Shown above is the implementation in Pycharm with Google-style docstrings. You are free to use other styles (such as reStructuredText/Sphinx or NumPy), but I found a package that exclusively works with Google-style docstrings for our next automation steps.
Automate docstrings to MkDocs
The package mkgendocs
automatically translates Google-style docstrings into pages with the description of Python functions. It uses a configuration file mkgendocs.yml
. The configuration file looks like this
sources_dir: docs
templates_dir: docs/templates
repo: https://github.com/LouisdeBruijn/Medium
version: masterpages:
- page: "scripts/base/base.md"
source: "Python tips/base.py"
functions:
- parse_arguments
- print_df
- unescape_html
- equal_array_items
Two manual steps for the use of this package are
- Add the pages, sources, and functions to be documented to this
mkgendocs.yml
file. - Run
$ gendocs --config mkgendocs.yml
to create the static MkDocs pages with the documentation of these functions.
Next up, we will automate both steps by first creating a script to pre-fill our configurations file, and next attach both steps in a pre-commit Git hook.
Automate the documentation of new functions
First, I wrote a module automate.py
with a function automate_mkdocs_from_docstring()
to fill the mkgendocs.yml
configurations file with all the Python functions in modules (scripts) in a repository.
automate_mkdocs_from_docstring()
uses Pathlib to read the Python scripts in a directory and extract the function names. It saves both the module and the function names in a dictionary and uses this to overwrite the mkgendocs.yml
. This way we can automatically fil the configurations file for the mkgendoc
s
package.
Use of Software Programming Tools:
Given Below are several uses of the software development open source tools:
- Software tools are utilized to accomplish and inquire into the company processes, document the development process of this software, and optimize all procedures.
- By employing these tools in the software development process, the jobs’ results will be more effective.

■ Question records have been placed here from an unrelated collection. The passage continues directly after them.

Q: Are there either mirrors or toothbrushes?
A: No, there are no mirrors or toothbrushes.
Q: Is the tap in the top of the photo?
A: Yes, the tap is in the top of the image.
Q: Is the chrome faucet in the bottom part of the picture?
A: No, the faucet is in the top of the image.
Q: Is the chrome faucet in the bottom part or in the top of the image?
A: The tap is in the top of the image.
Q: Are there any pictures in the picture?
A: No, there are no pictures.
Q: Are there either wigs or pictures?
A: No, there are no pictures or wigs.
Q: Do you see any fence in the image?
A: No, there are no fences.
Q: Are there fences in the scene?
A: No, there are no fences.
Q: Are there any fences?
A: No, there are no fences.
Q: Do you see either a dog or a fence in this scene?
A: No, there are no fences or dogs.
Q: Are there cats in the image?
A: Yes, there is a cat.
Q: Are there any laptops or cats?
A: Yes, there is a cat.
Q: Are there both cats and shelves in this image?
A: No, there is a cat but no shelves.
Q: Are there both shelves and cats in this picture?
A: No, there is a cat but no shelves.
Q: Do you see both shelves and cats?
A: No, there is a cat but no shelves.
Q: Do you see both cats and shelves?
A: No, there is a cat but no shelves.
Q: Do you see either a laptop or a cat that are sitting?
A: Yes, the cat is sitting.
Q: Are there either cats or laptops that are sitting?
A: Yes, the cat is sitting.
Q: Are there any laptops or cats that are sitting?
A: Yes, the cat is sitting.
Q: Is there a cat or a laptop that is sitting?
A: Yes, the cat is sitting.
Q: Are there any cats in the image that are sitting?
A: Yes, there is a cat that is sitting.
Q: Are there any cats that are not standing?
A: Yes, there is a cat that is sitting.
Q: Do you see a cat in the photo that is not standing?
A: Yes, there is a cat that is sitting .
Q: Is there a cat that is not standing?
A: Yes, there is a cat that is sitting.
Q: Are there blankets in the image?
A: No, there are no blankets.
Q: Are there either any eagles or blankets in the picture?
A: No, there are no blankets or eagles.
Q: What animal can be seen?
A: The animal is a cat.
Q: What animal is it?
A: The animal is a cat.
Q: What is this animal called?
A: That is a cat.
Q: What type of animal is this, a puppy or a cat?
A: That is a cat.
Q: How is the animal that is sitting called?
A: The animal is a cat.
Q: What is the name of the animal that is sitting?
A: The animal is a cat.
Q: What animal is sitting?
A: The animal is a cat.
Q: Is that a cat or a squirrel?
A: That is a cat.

- Working with the development tools, a programmer can easily maintain the workflow of the job.
Conclusion
Automatically generates Python documentation strings for the code (docstrings) Methods and classes that do not have docstrings are ignored, so the function can be used to scan for incomplete parts of your code.
Automatic documentation for Python projects can be a tedious process. The generally accepted solution to this problem is Sphinx. Sphinx is an open source documentation generation framework written in Python, used for the creation of software project documentation.